Winda tertawa, akan tetapi tangannya mengambilkan segelas air putih untuk anaknya. Alara menerimanya dan segera meneguk pelan isinya.
"Berlebihan sekali kamu, Lara," ejek Winda.
"Pertanyaan Ibu tuh yang aneh!" balas Alara. "Lagi pula, aku sama Vino cuma berteman. Aku mah sadar diri, Bu. Jalan bareng dia aja bikin mahasiswa satu fakultas pada bisik-bisik. Gimana kalau sampai jadian!"
"Jangan minder, Nak! Toh Ibu lihat Vino tulus berteman sama kamu. Gimana kalau sampai jadi mantu Ibu."
"Udahlah, Bu. Aku gak berani berkhayal terlalu tinggi."
Winda menggeleng pelan. "Suatu saat nanti, kamu harus mengejar kembali kebahagiaanmu sendiri, Nak. Jangan hanya Ibu terus yang kamu pikirkan!"
"Aku tahu caranya menjalani semua ini, Bu. Aku cuma mau lihat Ibu selalu sehat. Jadi, saat aku butuh pelukan Ibu, aku masih bisa merasakannya karena Ibu masih di sisiku."
Winda meletakkan piring kotor lalu mencuci tangannya. Ia usap rambut Alara dengan tangannya yang masih basah.
"Anak Ibu ini udah tumbuh besar, ya. Kalau Ayah masih ada, beliau pasti bangga lihat anak cantiknya ini semakin berbakti pada orang tuanya," ucap Winda dengan mata berkaca-kaca.
"Ibu adalah pintu surgaku yang tersisa. Kalau aku gak bisa dapat ridanya Ibu, berarti aku gagal dapat surgaNya."

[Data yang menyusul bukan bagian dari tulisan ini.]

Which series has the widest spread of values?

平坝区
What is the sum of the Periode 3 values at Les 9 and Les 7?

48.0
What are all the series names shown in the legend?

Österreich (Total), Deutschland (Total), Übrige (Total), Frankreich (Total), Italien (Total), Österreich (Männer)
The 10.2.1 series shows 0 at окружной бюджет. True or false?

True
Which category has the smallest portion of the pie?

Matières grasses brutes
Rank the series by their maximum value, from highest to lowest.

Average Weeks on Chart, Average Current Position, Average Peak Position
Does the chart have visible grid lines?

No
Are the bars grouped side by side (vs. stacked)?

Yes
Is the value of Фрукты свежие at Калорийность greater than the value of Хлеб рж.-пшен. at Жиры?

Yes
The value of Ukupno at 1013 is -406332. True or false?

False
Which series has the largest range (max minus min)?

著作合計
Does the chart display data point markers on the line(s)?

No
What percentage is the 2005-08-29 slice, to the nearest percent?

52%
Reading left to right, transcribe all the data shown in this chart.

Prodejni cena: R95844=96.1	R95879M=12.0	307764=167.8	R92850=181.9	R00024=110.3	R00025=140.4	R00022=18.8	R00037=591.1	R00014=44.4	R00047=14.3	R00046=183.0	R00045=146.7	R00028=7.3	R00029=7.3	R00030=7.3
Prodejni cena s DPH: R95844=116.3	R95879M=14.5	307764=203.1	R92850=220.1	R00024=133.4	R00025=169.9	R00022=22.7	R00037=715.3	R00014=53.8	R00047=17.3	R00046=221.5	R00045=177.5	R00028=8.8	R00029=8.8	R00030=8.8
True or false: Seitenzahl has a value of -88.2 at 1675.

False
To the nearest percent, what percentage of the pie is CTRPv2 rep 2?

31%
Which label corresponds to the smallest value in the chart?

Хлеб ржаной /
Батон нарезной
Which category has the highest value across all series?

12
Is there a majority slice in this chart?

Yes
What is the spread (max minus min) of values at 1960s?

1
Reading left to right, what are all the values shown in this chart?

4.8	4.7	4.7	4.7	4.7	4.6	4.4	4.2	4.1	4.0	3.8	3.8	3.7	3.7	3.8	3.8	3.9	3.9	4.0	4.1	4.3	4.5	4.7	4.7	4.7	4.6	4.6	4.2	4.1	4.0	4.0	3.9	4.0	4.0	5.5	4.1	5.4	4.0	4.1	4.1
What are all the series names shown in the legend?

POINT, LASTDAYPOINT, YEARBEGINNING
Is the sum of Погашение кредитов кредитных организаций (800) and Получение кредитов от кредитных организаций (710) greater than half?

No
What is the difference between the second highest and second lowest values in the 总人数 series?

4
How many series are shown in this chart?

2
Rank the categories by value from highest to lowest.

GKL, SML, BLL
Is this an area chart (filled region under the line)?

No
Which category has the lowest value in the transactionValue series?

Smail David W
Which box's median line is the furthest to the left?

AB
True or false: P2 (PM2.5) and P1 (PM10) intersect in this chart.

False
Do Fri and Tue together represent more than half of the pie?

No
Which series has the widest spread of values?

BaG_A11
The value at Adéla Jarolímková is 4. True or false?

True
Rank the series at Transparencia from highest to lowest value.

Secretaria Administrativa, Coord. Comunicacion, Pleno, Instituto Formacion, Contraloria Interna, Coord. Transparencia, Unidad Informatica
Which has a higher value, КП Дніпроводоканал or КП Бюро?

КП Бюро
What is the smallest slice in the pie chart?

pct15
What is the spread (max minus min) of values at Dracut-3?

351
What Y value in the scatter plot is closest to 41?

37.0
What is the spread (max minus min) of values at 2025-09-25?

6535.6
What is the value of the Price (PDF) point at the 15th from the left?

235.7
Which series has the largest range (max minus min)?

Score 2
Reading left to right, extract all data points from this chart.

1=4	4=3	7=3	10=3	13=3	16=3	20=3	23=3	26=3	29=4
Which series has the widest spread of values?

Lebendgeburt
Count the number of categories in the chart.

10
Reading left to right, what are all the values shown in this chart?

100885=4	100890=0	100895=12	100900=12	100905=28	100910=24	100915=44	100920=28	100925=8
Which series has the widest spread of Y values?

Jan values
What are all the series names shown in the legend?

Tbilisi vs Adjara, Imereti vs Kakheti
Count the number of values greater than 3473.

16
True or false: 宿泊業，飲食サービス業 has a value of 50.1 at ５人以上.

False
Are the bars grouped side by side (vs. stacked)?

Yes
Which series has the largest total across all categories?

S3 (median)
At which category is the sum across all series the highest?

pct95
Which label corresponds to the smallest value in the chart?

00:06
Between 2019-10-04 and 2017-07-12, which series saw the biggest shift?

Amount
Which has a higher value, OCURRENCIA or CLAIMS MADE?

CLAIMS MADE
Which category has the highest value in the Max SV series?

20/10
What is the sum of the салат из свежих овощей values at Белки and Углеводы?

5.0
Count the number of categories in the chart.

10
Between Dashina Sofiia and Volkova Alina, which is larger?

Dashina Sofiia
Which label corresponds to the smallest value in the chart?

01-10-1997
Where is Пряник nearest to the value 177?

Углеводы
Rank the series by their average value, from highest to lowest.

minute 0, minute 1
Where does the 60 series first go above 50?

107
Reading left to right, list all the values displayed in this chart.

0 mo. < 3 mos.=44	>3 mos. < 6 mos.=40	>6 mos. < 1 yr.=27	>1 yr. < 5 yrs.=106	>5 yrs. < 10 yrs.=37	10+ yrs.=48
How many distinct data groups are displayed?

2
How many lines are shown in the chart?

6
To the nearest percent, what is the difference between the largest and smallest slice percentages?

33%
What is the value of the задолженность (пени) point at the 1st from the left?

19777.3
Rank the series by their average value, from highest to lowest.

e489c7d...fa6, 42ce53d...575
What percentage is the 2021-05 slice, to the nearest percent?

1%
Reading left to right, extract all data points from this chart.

Alara memeluk tubuh Winda yang semakin hari semakin kurus karena diabetes yang wanita itu derita.
"Aku gak peduli bila akhirnya aku gak bisa hidup bahagia dengan seseorang. Asal Ibu masih di sampingku, aku bahagia," ucap Alara dalam hati.
***
"Alara!" Vino berteriak saat ia melihat Alara turun dari motor seorang tukang ojek online. Setelah gadis itu membayar ongkosnya, ia melangkah mendekati Vino yang juga berjalan mendekatinya dengan tatapan tajamnya.
"Kenapa kamu gak bilang kalau ban motor kamu kempes?" tanya Vino.
"Aku gak enak, Vin. Kamu udah terlalu jauh buat balik lagi," jawab Alara.
"Gak masalah bagiku, Lara! Aku itu khawatir kalau sampai terjadi apa-apa sama kamu!"
"Maaf," cicit Alara.
Vino menghela napasnya. Ia mengusap lengan Alara yang tertutup kemeja lengan panjang berwarna pink bermotif polkadot hitam. Rambut gadis itu dibiarkan tergerai menutupi punggungnya.
"Lain kali jangan kayak gini lagi, Lara!" ucap Vino, lirih.
Alara mengangguk lalu kembali menunduk.
"Jadi, yang antar kamu pulang siapa?" tanya Vino.
"Pak Selim," jawab Alara.
"A-apa? Gimana bisa Pak Selim yang antar kamu pulang?"
Alara mengedikkan bahunya. "Entahlah. Perintahnya kemarin gak bisa dibantah soalnya."
"Sebenarnya apa yang Pak Selim inginkan dari Alara? Jangan sampai Alara dijadikan mainan sama dosen arogan lagi playboy itu!" ucap Vino, membatin.
"Ayo, masuk kelas! Sebentar lagi jamnya Pak Selim." Vino merangkul pundak gadis itu seraya berjalan menuju kelas mereka di lantai empat.
Selim yang baru saja tiba di parkiran gedung fakultas Sains terkejut melihat Alara dirangkul Vino. Kedua tangannya meremas kuat setir mobil.
"Perasaan sialan ini kenapa muncul lagi setiap melihat gadis itu dirangkul laki-laki lain? Benar-benar memuakkan!"